=== Section Start ===

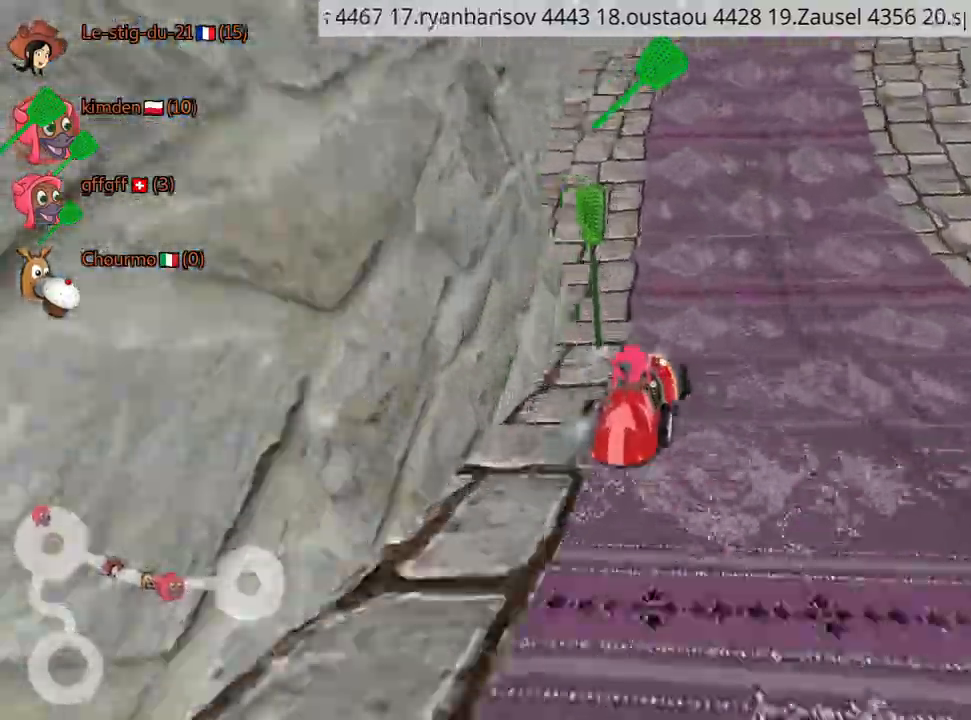
{"keys": ["left", "up"], "events": [[34, "left", "up"], [167, "left", "down"]]}
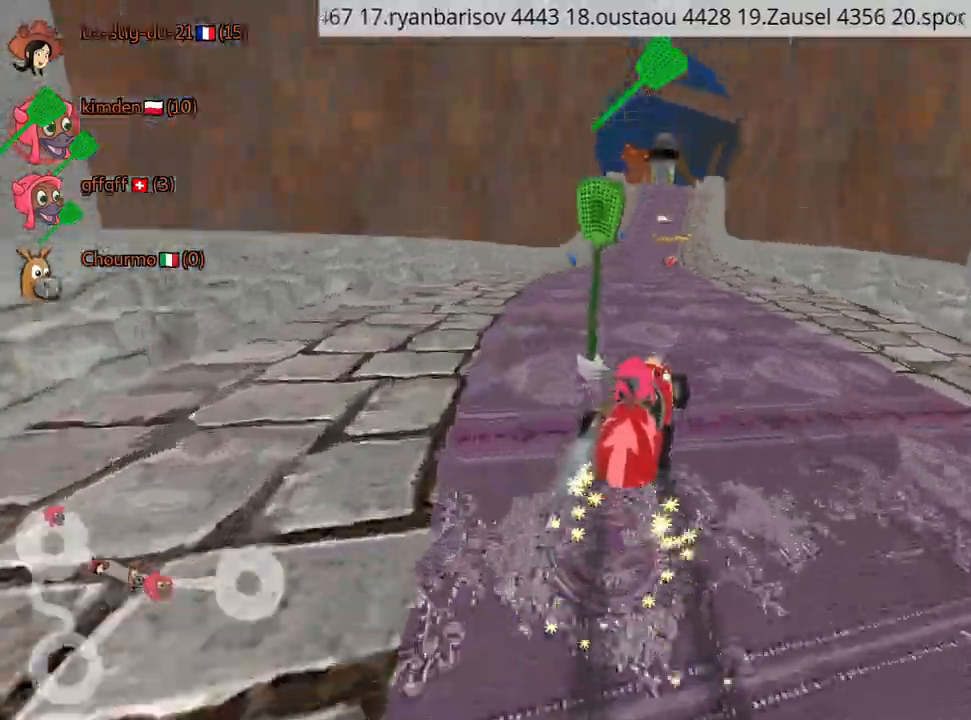
{"keys": ["left", "up"], "events": []}
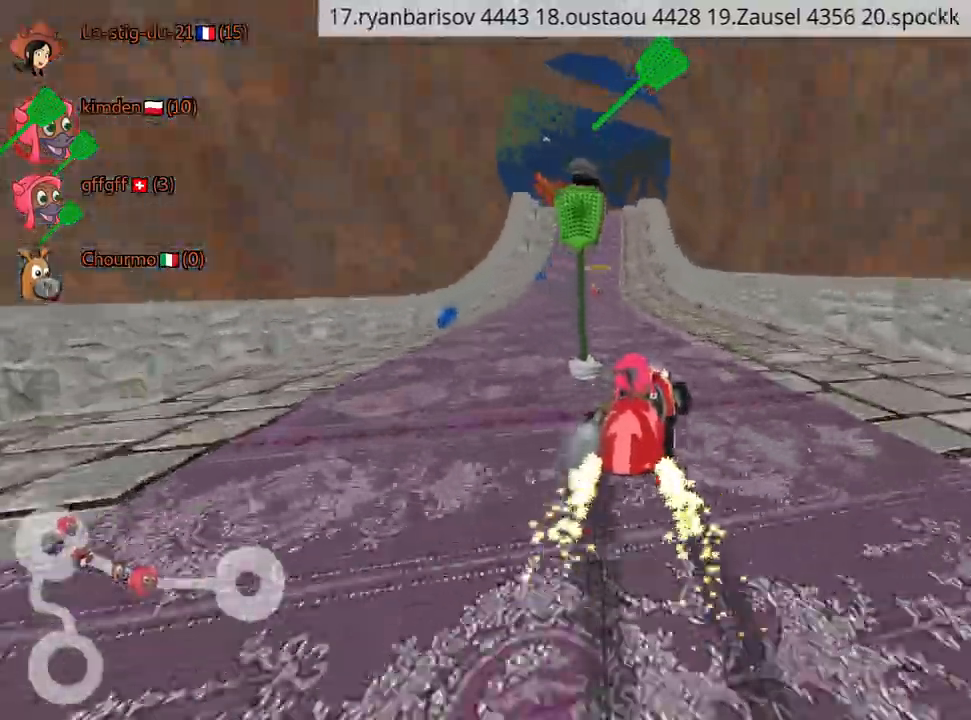
{"keys": ["up"], "events": [[117, "nitro", "down"], [267, "nitro", "up"], [350, "left", "up"]]}
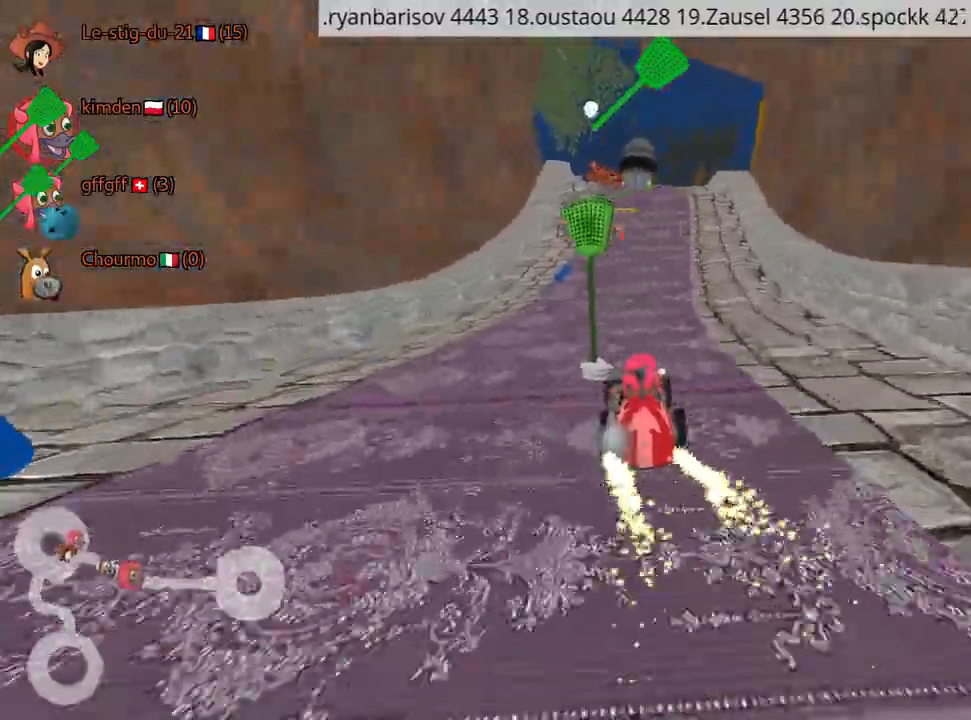
{"keys": ["right", "up"], "events": [[184, "left", "down"], [384, "left", "up"], [400, "right", "down"]]}
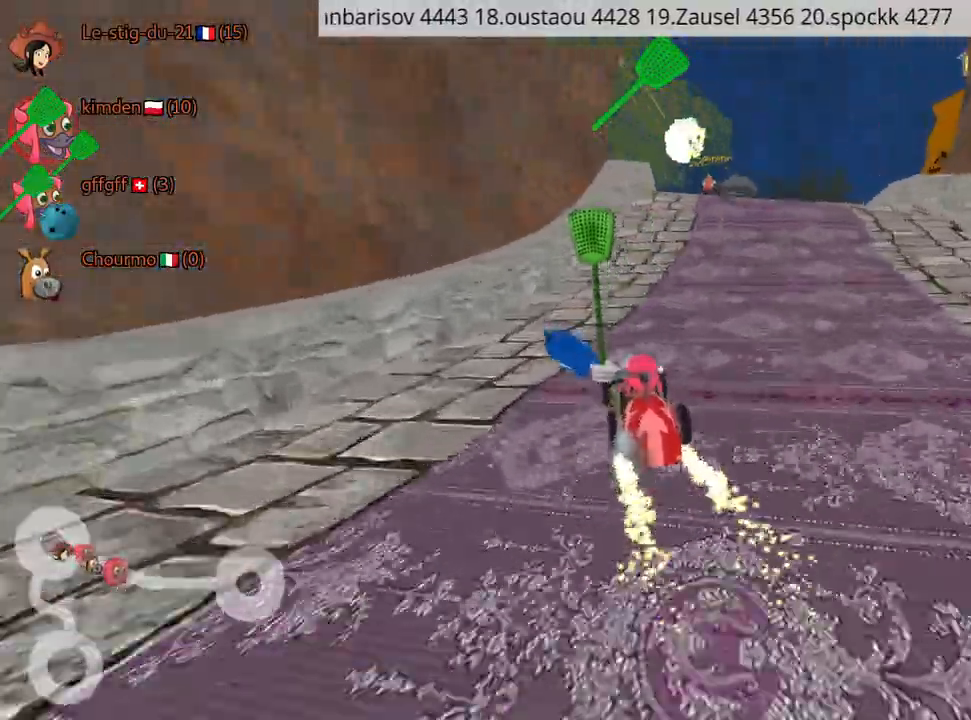
{"keys": ["right", "up"], "events": [[250, "right", "up"], [384, "right", "down"]]}
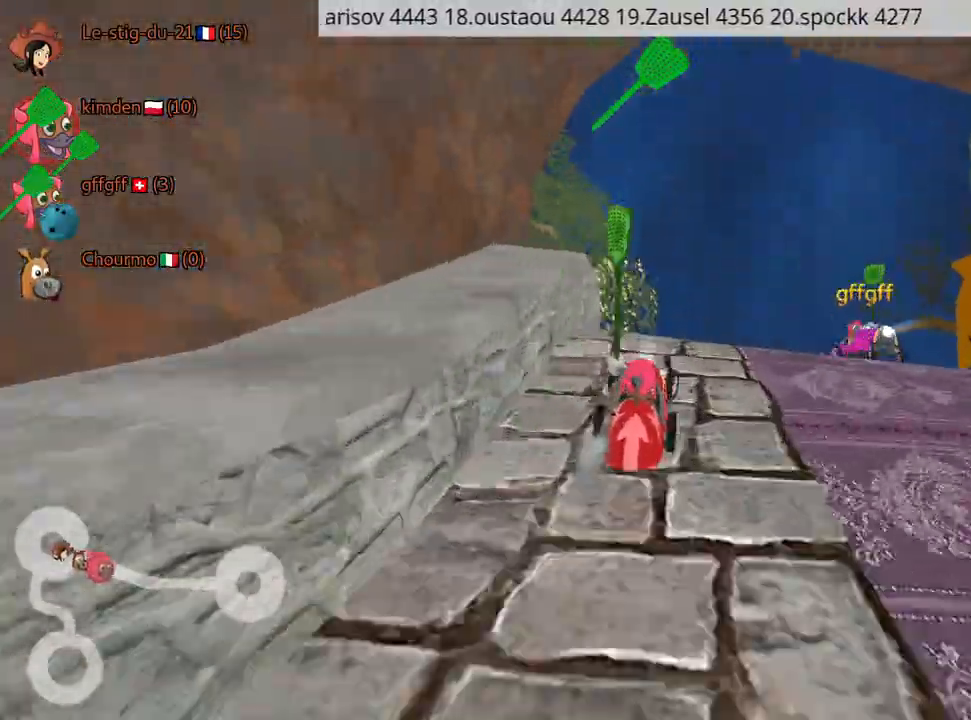
{"keys": ["up"], "events": [[150, "right", "up"]]}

=== Section End ===

TASK DIRECTIONS: Counting lines with the word "down" in the listing, state the resulting number and nothing else.

REPLY: 4